Some degenerative conditions caused by free radicals can include:

  • Arthritis
  • Parkinson’s
  • Alzheimer’s
  • Premature aging
  • Cancers
  • Increased heart disease

There are several solutions to neutralize the overload of free radicals that can cause us harm and make us susceptible to these illnesses.


Maintaining a healthy diet, rich with antioxidants will greatly reduce the risk of encountering many of these diseases. These are the superheroes that will come to your rescue and put out the internal fires caused by oxidation. The protective properties of antioxidants have been studied for years, and continue to be found in great sources of food we can enjoy everyday.

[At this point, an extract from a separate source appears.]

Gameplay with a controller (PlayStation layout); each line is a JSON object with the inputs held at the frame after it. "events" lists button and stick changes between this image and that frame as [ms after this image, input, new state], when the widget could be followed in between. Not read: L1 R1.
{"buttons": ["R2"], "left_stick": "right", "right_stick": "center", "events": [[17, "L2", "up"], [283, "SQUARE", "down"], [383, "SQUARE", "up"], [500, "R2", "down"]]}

Check out the list below for some you may find around your kitchen:

  • If you like Leeks, onions and garlic: Allium Sulphur compounds 
  • If eggplant, grapes and berries are more your liking : Anthocyanin
  • If you enjoy a nice glass of red wine or a long cup of tea: Catechins
  • If seafood, lean meat, milk and nuts are on the menu: Copper (seafood also goes for Zinc!)
  • If you’re thirsty for some oranges or mangoes: Vitamin C
  • If you need your leafy greens like spinach and corn: Lutein
  • Soybeans and tofu contain: Isoflavonoids
  • Whole grains and seeds: Lignans
  • Herbs such as thyme and oregano: Polyphenols
  • Vegetable oils, avocados: Vitamin E
  • Watermelon, tomatoes, grapefruits: Lycopene
  • Cabbage, broccoli and cauliflower: Indoles

Vitamin Supplements:

Research still has not confirmed if the use of supplements are more or less effective than those of eating whole foods and grains from the list above, so we recommend seeking supplements that contain all nutrients instead of isolating them.